HubSpot recently raised $16M dollars in a new funding round. The total capital they’ve raised to date: $33M. That’s a huge amount of money. Dharmesh Shah, one of HubSpot’s founders isn’t in love with the idea of raising venture capital (but he did it, and explains why too.) He considers himself a bootstrapping guy.
After raising all that money, Dharmesh tweeted:
Startups: Closing a funding round is not value creation. It’s the *opportunity* to create value.
So what’s the deal?
The reality is this:
- Raising capital is extremely hard. So you can’t deny that it’s an achievement, and one that very few startups ever accomplish. And if one of your goals is raising money, you should recognize the success.
- But where startups fall flat on their faces is when they think that getting investment is THE achievement.
It’s not. But it sure is easy to think that way. Someone hands you a big, fat check (sadly they don’t do it with those really big checks that lottery winners get photographed with, although that could be fun!) and tells you to go spend the money.
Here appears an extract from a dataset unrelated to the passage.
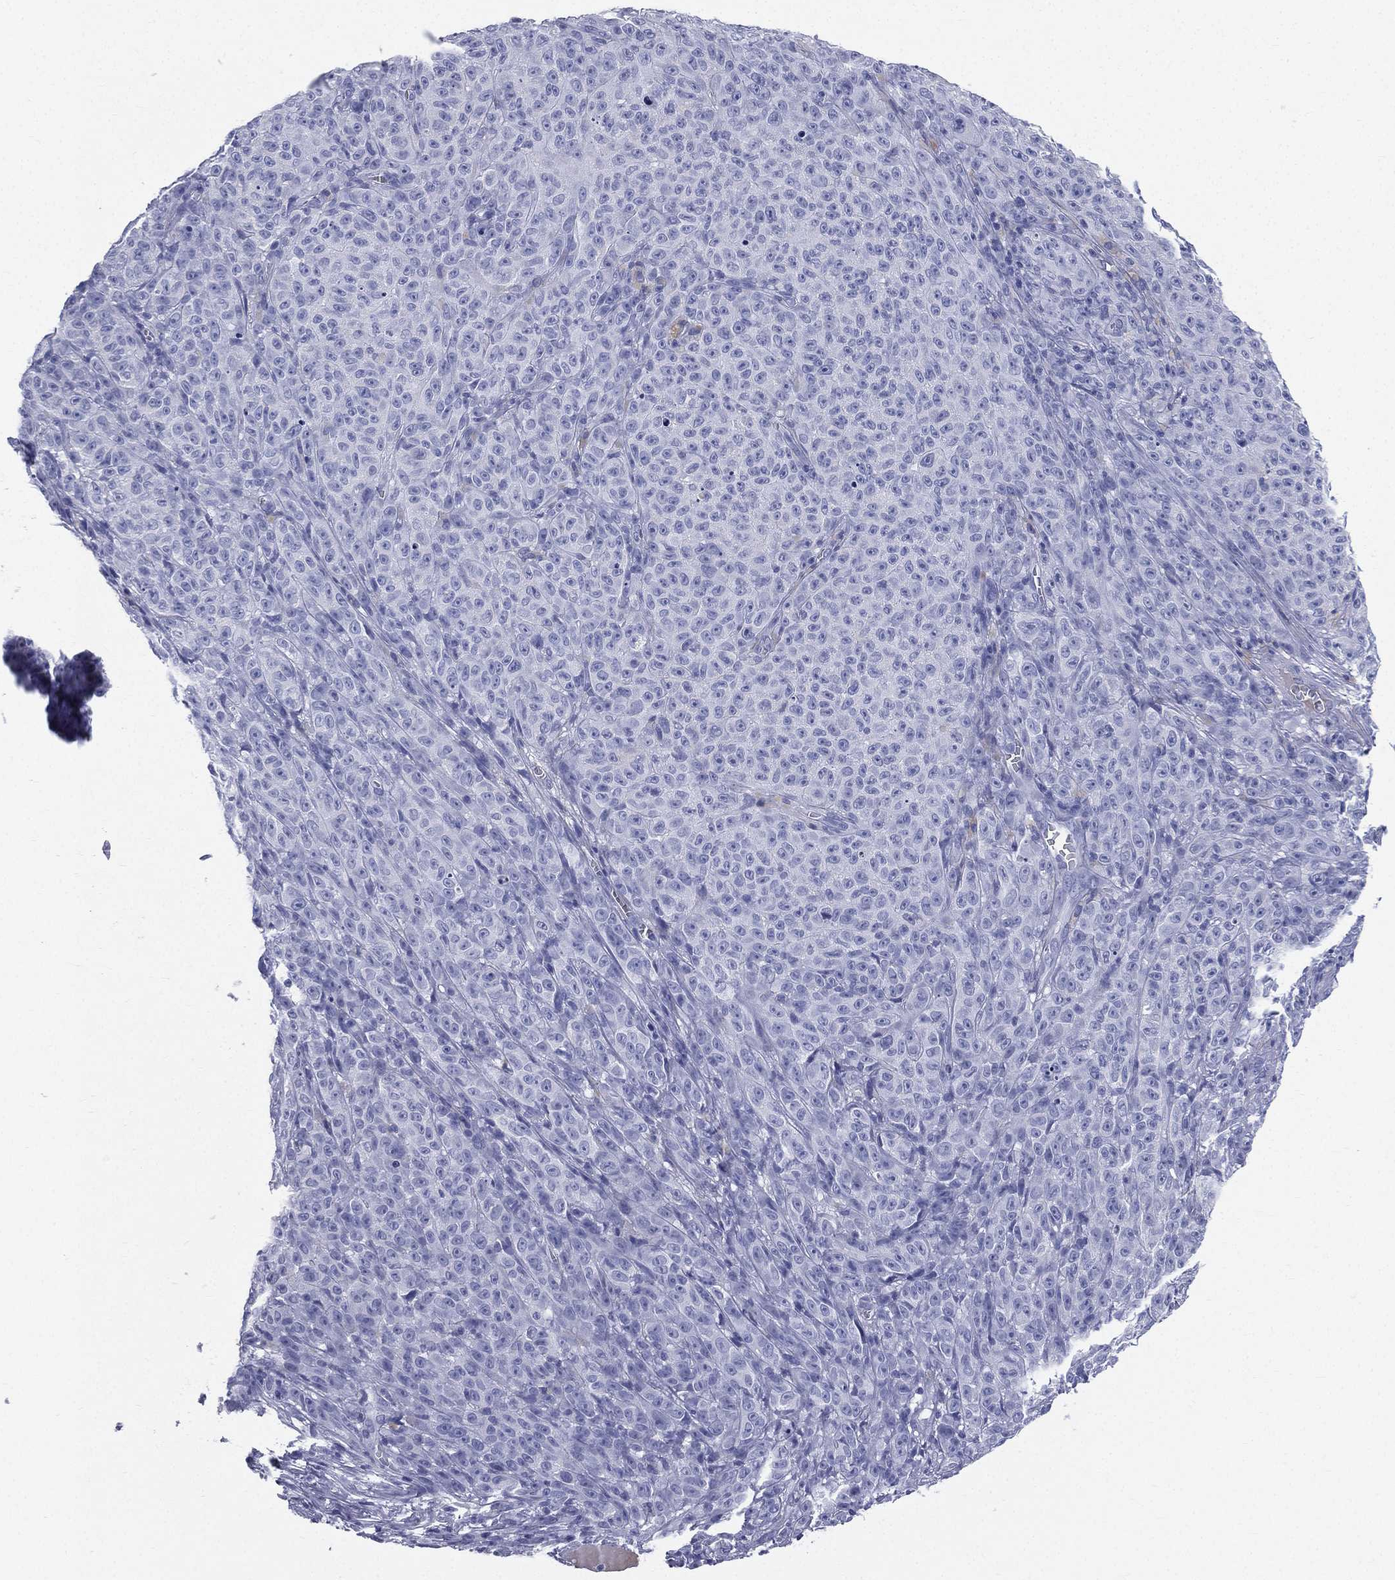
{"staining": {"intensity": "negative", "quantity": "none", "location": "none"}, "tissue": "melanoma", "cell_type": "Tumor cells", "image_type": "cancer", "snomed": [{"axis": "morphology", "description": "Malignant melanoma, NOS"}, {"axis": "topography", "description": "Skin"}], "caption": "The immunohistochemistry (IHC) photomicrograph has no significant staining in tumor cells of melanoma tissue.", "gene": "HP", "patient": {"sex": "female", "age": 82}}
But as Dharmesh points out, raising money by itself isn’t real value creation. It’s just one of the tools in your startup toolkit that can be useful. And as much as startups say, “We know this is just the beginning…” it’s clear that there’s an obsessive focus on the importance (some say necessity) of raising capital, and once done, an over-indulgent sense of success.
The biggest challenge for any startup isn’t raising money, building a product, acquiring customers, marketing, hiring, etc. It’s focus. Focus is so hard to accomplish for startups – both in terms of what to focus on and how to focus properly. It’s so hard to take a macro-level focus on prioritizing everything that has to be done, and then be able to get into the insane little details as well.
And when everyone obsesses too much about raising capital it enforces a disproportionate amount of focus on the process and need to do so. And that creates a disproportionate sense of success from getting it done (or the opposite if you don’t.)